Collected data entries
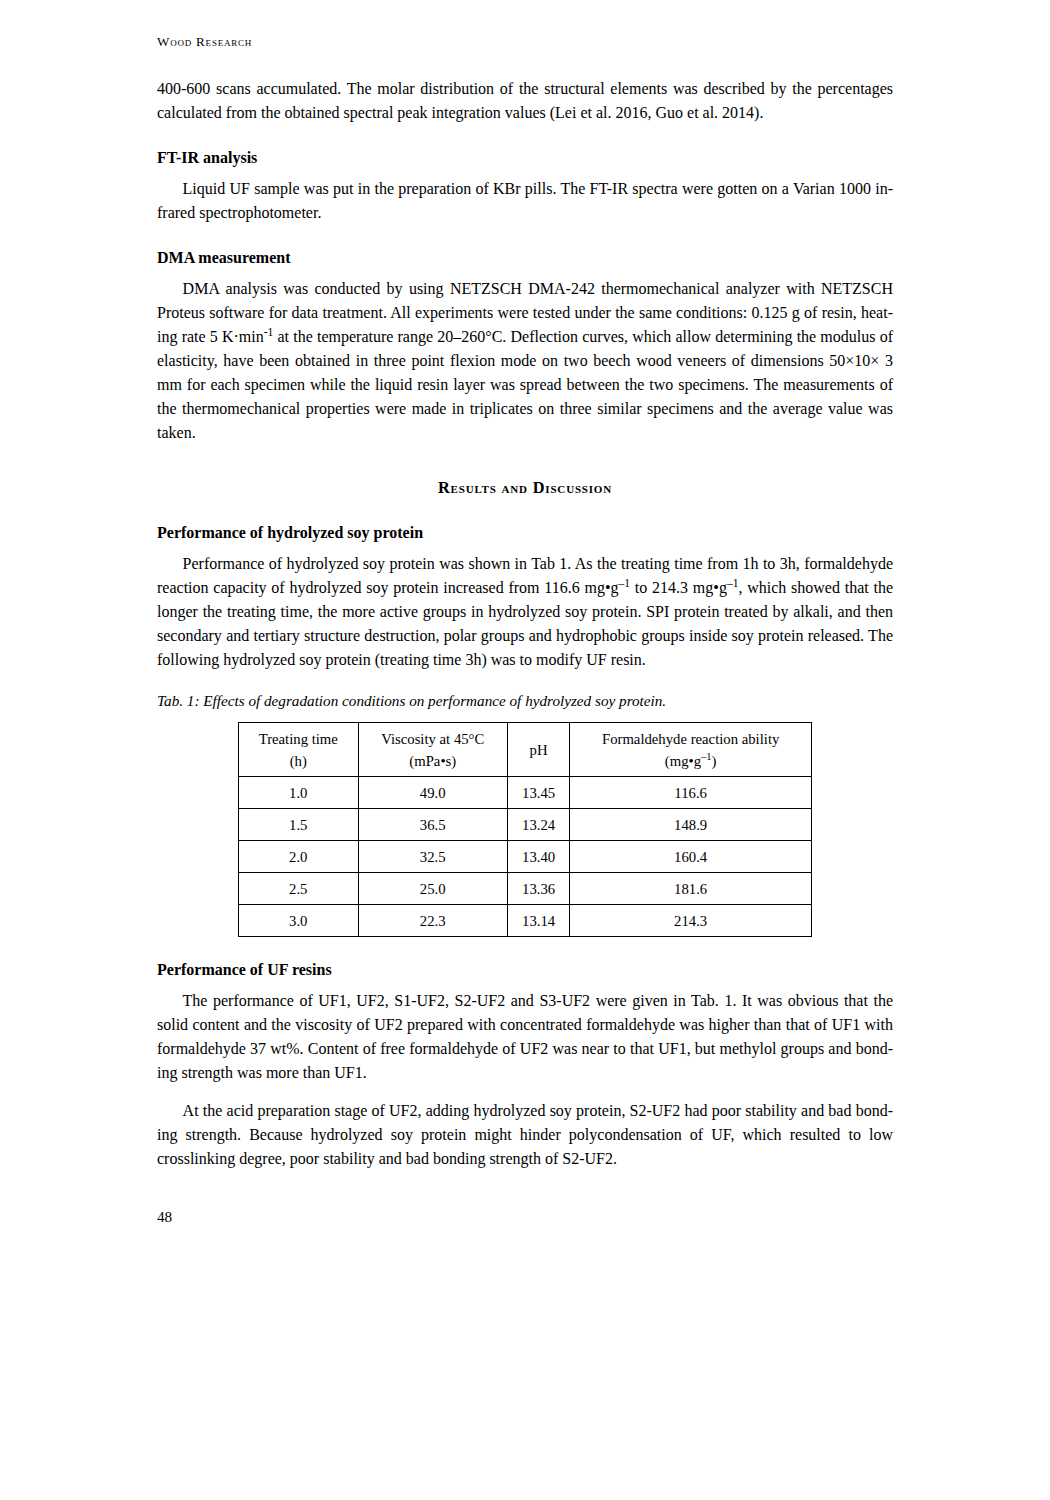Wood Research
400-600 scans accumulated. The molar distribution of the structural elements was described by the percentages calculated from the obtained spectral peak integration values (Lei et al. 2016, Guo et al. 2014).
FT-IR analysis
Liquid UF sample was put in the preparation of KBr pills. The FT-IR spectra were gotten on a Varian 1000 infrared spectrophotometer.
DMA measurement
DMA analysis was conducted by using NETZSCH DMA-242 thermomechanical analyzer with NETZSCH Proteus software for data treatment. All experiments were tested under the same conditions: 0.125 g of resin, heating rate 5 K·min-1 at the temperature range 20–260°C. Deflection curves, which allow determining the modulus of elasticity, have been obtained in three point flexion mode on two beech wood veneers of dimensions 50×10× 3 mm for each specimen while the liquid resin layer was spread between the two specimens. The measurements of the thermomechanical properties were made in triplicates on three similar specimens and the average value was taken.
Results and Discussion
Performance of hydrolyzed soy protein
Performance of hydrolyzed soy protein was shown in Tab 1. As the treating time from 1h to 3h, formaldehyde reaction capacity of hydrolyzed soy protein increased from 116.6 mg•g–1 to 214.3 mg•g–1, which showed that the longer the treating time, the more active groups in hydrolyzed soy protein. SPI protein treated by alkali, and then secondary and tertiary structure destruction, polar groups and hydrophobic groups inside soy protein released. The following hydrolyzed soy protein (treating time 3h) was to modify UF resin.
Tab. 1: Effects of degradation conditions on performance of hydrolyzed soy protein.
| Treating time (h) | Viscosity at 45°C (mPa•s) | pH | Formaldehyde reaction ability (mg•g –1 ) |
| --- | --- | --- | --- |
| 1.0 | 49.0 | 13.45 | 116.6 |
| 1.5 | 36.5 | 13.24 | 148.9 |
| 2.0 | 32.5 | 13.40 | 160.4 |
| 2.5 | 25.0 | 13.36 | 181.6 |
| 3.0 | 22.3 | 13.14 | 214.3 |
Performance of UF resins
The performance of UF1, UF2, S1-UF2, S2-UF2 and S3-UF2 were given in Tab. 1. It was obvious that the solid content and the viscosity of UF2 prepared with concentrated formaldehyde was higher than that of UF1 with formaldehyde 37 wt%. Content of free formaldehyde of UF2 was near to that UF1, but methylol groups and bonding strength was more than UF1.
At the acid preparation stage of UF2, adding hydrolyzed soy protein, S2-UF2 had poor stability and bad bonding strength. Because hydrolyzed soy protein might hinder polycondensation of UF, which resulted to low crosslinking degree, poor stability and bad bonding strength of S2-UF2.
48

## What is expected
Each line, beginning at the one that contains "The performance of" and continuing through the end of the records, must be written out exactly, first and last included.

## Response
The performance of UF1, UF2, S1-UF2, S2-UF2 and S3-UF2 were given in Tab. 1. It was obvious that the solid content and the viscosity of UF2 prepared with concentrated formaldehyde was higher than that of UF1 with formaldehyde 37 wt%. Content of free formaldehyde of UF2 was near to that UF1, but methylol groups and bonding strength was more than UF1.
At the acid preparation stage of UF2, adding hydrolyzed soy protein, S2-UF2 had poor stability and bad bonding strength. Because hydrolyzed soy protein might hinder polycondensation of UF, which resulted to low crosslinking degree, poor stability and bad bonding strength of S2-UF2.
48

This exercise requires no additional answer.